Given data:
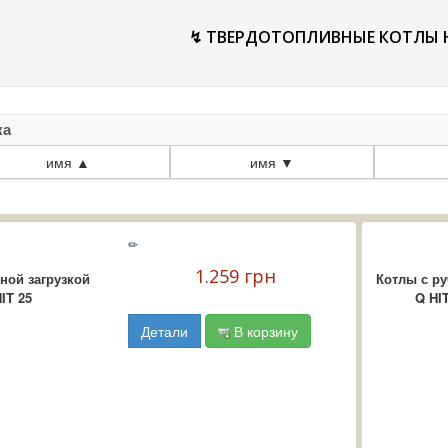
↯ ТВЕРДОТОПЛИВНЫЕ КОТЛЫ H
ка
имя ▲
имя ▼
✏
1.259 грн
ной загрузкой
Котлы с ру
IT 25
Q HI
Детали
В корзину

...

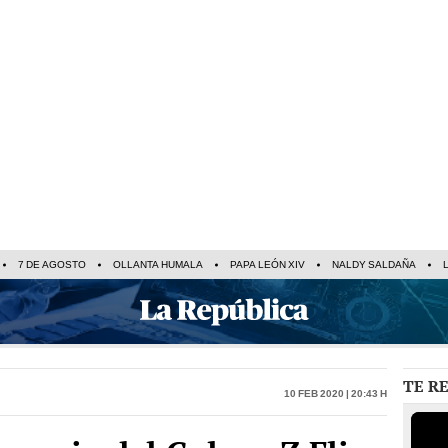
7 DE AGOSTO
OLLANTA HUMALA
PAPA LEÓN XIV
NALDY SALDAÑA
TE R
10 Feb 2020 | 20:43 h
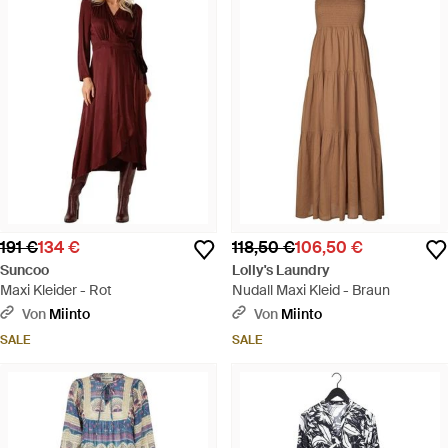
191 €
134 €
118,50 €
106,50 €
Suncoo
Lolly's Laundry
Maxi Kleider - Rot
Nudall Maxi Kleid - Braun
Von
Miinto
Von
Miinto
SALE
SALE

---

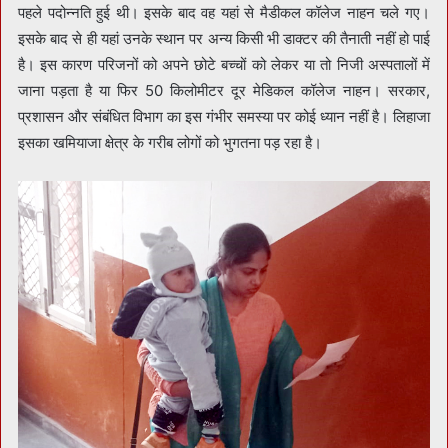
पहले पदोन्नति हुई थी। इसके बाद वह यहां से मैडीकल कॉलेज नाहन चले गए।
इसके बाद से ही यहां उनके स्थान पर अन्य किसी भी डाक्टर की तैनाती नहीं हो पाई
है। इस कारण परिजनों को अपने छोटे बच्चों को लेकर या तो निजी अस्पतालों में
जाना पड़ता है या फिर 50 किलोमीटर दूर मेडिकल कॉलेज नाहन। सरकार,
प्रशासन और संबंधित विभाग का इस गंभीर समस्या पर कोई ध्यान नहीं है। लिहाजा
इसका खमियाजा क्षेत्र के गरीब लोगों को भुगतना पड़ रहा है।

What is being asked: Starting at the line that contains "7 DE AGOSTO" and stopping after the line that contains "10 Feb 2020 | 20:43 h", write those lines out again with "PAPA LEÓN XIV" renamed to "LEÓN XIV" and nothing else changed.

Output of the task:
7 DE AGOSTO
OLLANTA HUMALA
LEÓN XIV
NALDY SALDAÑA
TE R
10 Feb 2020 | 20:43 h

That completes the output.